Поляков был завербован ФБР в Нью-Йорке в 1961 г. как источник контрразведки. Он выдал агентов-нелегалов, работавших в США на советскую разведку, а также назвал имена нескольких агентов, которые были советским проникновением в правительство США{175}. В 1966 г. Поляков был передан ЦРУ и составлял для этого ведомства отчеты, работая в Бирме, Индии и на Филиппинах. За годы своей карьеры в ГРУ он получил от ЦРУ целый список псевдонимов, включая GTBEEP, TOPHAT И BURBON.
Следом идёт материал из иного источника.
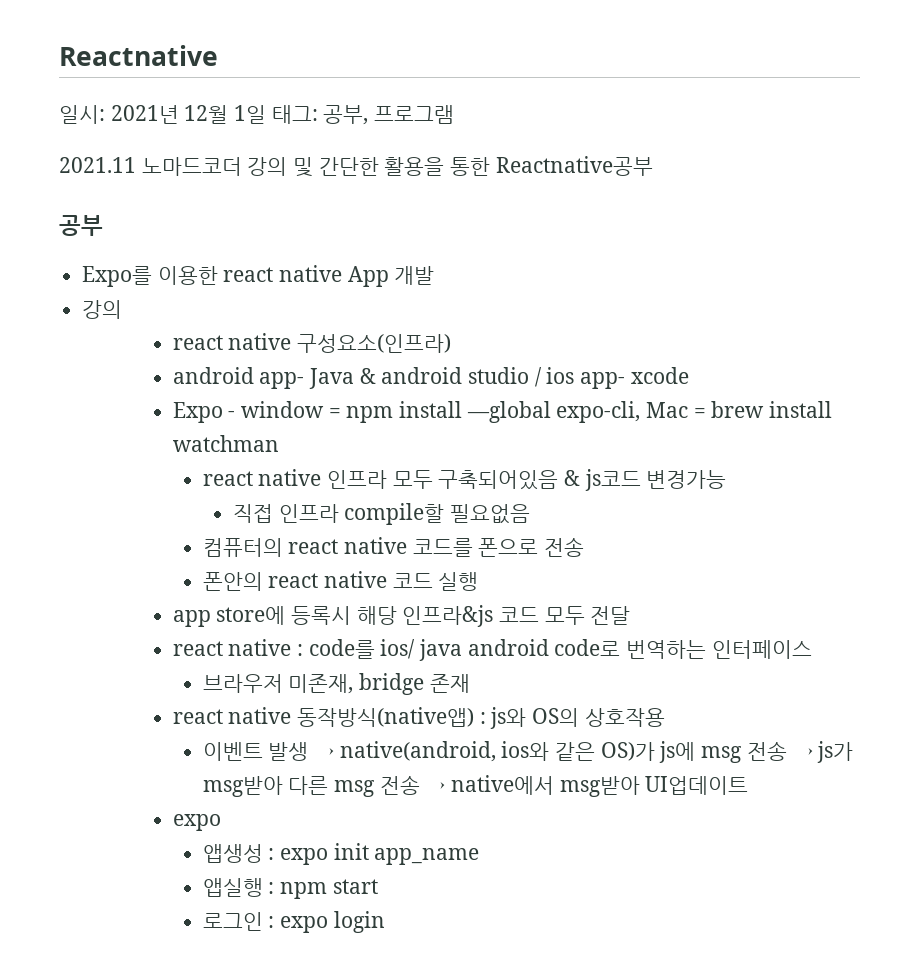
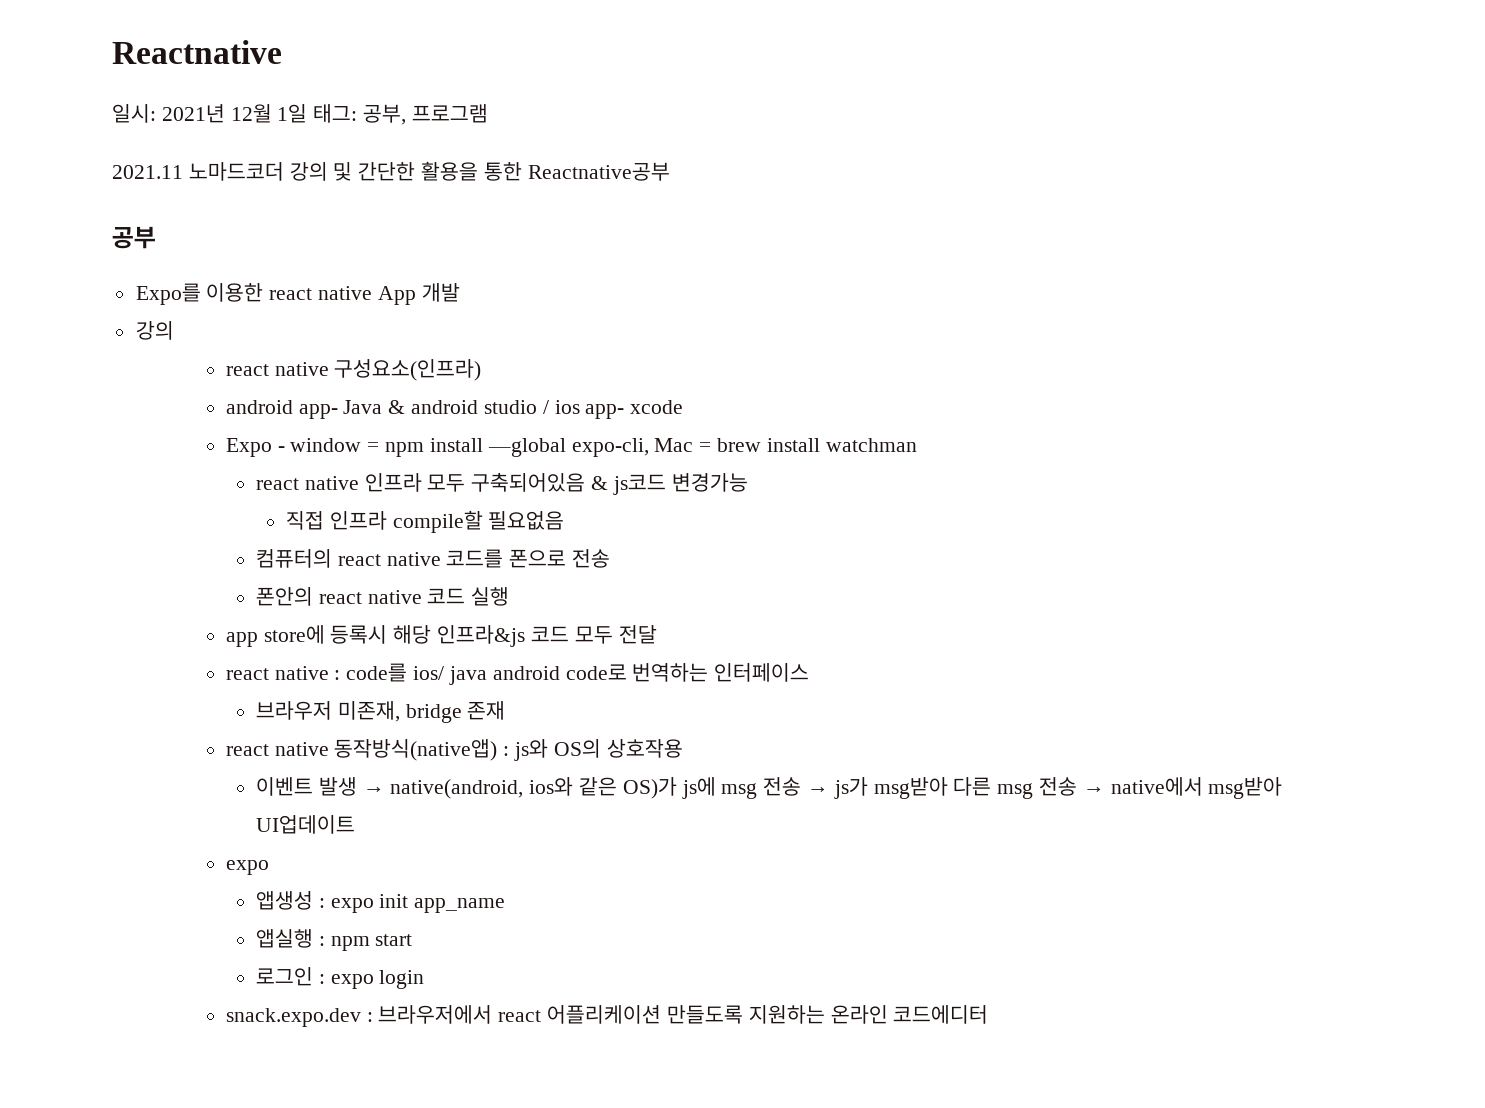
(385, 922) none -> [225,1005,989,1027] // snack.expo.dev : 브라우저에서 react 어플리케이션 만들도록 지원하는 온라인 코드에디터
TOPHAT не требовал от своих кураторов астрономических сумм, принимая лишь небольшие подарки, например инструменты для работы по дереву и несколько охотничьих ружей. Мотивируя свои действия ненавистью к Советам, он гордился Россией, а не советской системой. Один офицер-агентурист, который хорошо знал Полякова, описывал его как человека, способного «одновременно гордиться советскими вооруженными силами и презирать систему, которой они служат».
Поляков был настоящим профессионалом. Во время операций в Индии в конце 1970-х гг., когда куратор ЦРУ перед отъездом в США познакомил Полякова со своим преемником, Поляков заметил аккуратно подстриженную бородку нового оперативника. «Мы в ГРУ не носим бороды», – заметил Поляков. На следующей встрече, когда два сотрудника ЦРУ встретились в гостиничном номере, снятым для тайных контактов с агентом, старший офицер спросил «новичка», почему тот не сбрил бороду.
– А почему я должен ее сбрить? – спросил молодой сотрудник.
– Потому что наш друг попросил вас об этом, – объяснил старший офицер и добавил, что генералу ГРУ неудобно встречаться с человеком, который носит бороду. Это может вызвать подозрения.
Молодой офицер пошел в ванную и побрился. Вскоре после этого прибыл Поляков и немедленно похвалил нового куратора за проявленную аккуратность. Оперативные контакты прошли гладко, хотя жена нового куратора очень удивилась внезапному исчезновению бороды мужа.